I can't for the life of me remember who it was that called New Zealand a team of number sevens. Obviously, it was more appropriate during the Cairns-Harris-Astle-Latham-Larsen-Parore days, when almost everyone in the team could bat a bit, bowl a bit, field remarkably well, and even captain the side (remember Lee Germon?). Indeed, between Martin Crowe and Daniel Vettori, there hasn't really been a single New Zealand cricketer worth talking about. A notable exception was Shane Bond, who strutted his stuff for too short a while. Nathan Astle's 222 against England in 2002 also stands out in my mind as among the great counter-punching innings in recent Test history.
Anyway, that's all in the past. Right now, the New Zealand team wears an even more forlorn look. Partly because the only truly world-class performer in the country - Vettori - isn't around for the Tests. And partly because the current set of players have recently made West Indies look like a champion side. Partly also because Ross Taylor (42.80) is the only batsman in the side averaging more than 40 in Tests.

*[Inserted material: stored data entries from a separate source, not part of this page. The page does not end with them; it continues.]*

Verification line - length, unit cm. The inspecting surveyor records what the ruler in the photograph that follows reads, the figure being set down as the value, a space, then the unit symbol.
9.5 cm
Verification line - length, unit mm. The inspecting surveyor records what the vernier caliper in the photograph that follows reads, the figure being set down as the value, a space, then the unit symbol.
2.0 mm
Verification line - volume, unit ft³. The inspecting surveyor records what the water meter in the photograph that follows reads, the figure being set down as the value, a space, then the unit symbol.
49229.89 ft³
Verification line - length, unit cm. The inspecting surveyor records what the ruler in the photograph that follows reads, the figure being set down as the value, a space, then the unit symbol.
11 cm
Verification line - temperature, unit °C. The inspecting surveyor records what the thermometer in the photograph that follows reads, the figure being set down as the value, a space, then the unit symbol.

Mohandas Menon, whom we read so often on Wisden India, informs me that the 1056 No. 7 batsmen in Test history (prior to the Lord's Test between England and South Africa) have a cumulative average of 27.23. The likely New Zealand top six that will play the Tests in India - Taylor, Daniel Flynn, Martin Guptill, Brendon McCullum, Kane Williamson (who has also captained the team) and BJ Watling - averages 34.15 between them. Slightly better than No. 7, but not by much.
Which brings me to the point: the India-New Zealand Test series starts this week, and it is one that will portend the direction in which India's new season will head. The team's in flux right now. Rahul Dravid and VVS Laxman, automatic No. 3 and No. 5 in the Test team till recently, have vanished. Virat Kohli appears to have acquitted himself well, but we have no real assessment of Cheteshwar Pujara, Suresh Raina, Ajinkya Rahane or Subramanian Badrinath, the replacement options for Dravid and Laxman. The bowling attack looks all right, but has, traditionally, depended on the batsmen to take a lot of the burden off it.

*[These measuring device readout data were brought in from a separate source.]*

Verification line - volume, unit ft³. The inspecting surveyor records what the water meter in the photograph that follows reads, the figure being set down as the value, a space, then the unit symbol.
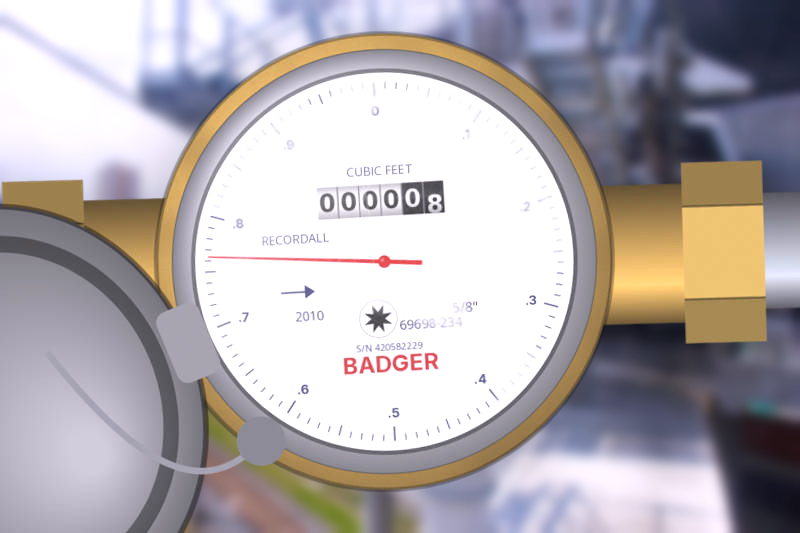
7.76 ft³
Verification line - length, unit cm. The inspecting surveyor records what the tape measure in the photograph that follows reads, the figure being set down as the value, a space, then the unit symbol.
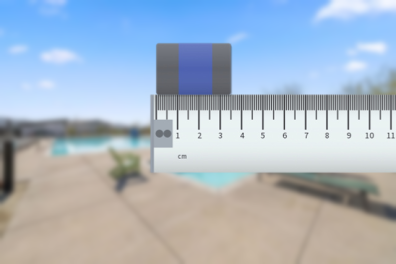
3.5 cm
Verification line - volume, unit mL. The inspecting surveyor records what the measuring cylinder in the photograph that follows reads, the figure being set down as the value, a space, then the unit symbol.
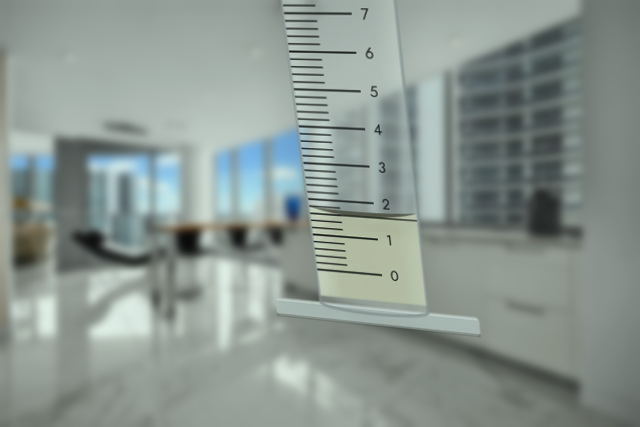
1.6 mL
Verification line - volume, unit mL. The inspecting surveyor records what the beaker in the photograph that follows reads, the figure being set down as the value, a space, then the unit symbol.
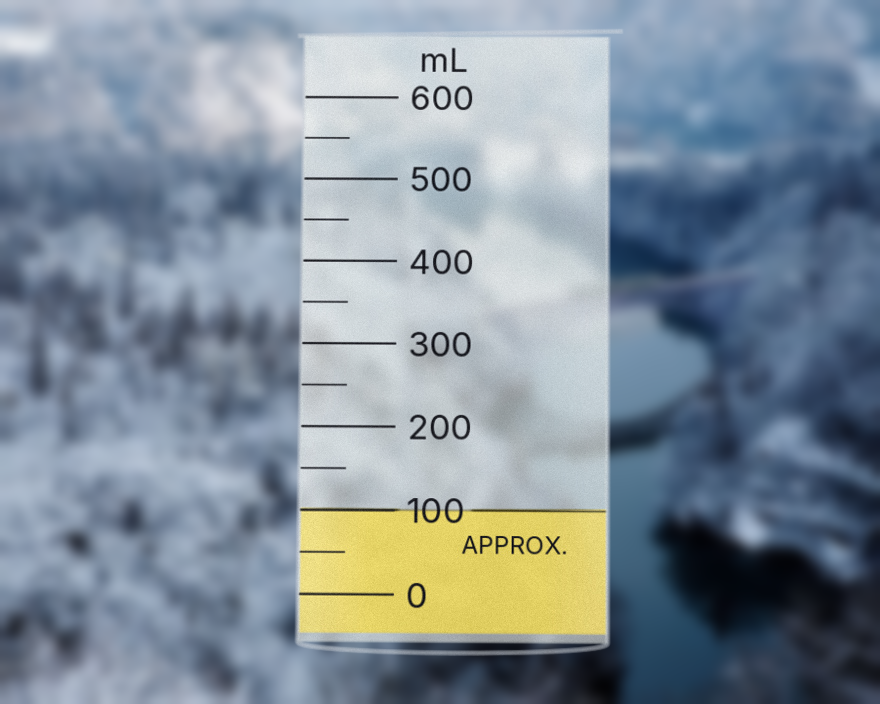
100 mL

Most people I have read recently seem to be of the opinion that it's a good thing India plays almost all of its cricket at home this season; it will help the process of transition and help players like Pujara and others settle down before tougher times abroad. If that's correct, and baptism by fire at, say, the WACA, is not the best way to start the process, then it is certainly a good thing that New Zealand should visit before England and Australia do.
At home, batsmen who have traditionally struggled against pace and swing should find things easier. Once the spinners come into play on typical Indian tracks in Hyderabad and Bangalore, the inexperience of Flynn, Williamson and Watling might stand them in poor stead. Meanwhile, with the battle-hardened Virender Sehwag, Gautam Gambhir, Sachin Tendulkar, Mahendra Singh Dhoni and Zaheer Khan to help the Indian youngsters along, the start of the season should go the way India wants it to.
It follows then that failure, individually or collectively, against New Zealand should be dealt with severely. With England and Australia - the two teams that whitewashed India in Test series last season - coming immediately afterwards, the Indians must use the series against New Zealand to make a big statement. Holes the size of Dravid and Laxman are not easy to plug, and those are the ones England and Australia will be targetting. It's non-stop cricket from here on, and the more individuals fail, the tougher it will be to find success as a team.
It's simple. If New Zealand cannot be beaten comprehensively, chances are that Australia and England will be beaten after a lot of kicking and screaming or, who knows, not at all. And on home ground, fans might not be willing to accept that eventuality, even those that were forgiving during the 0-4 wipeouts abroad.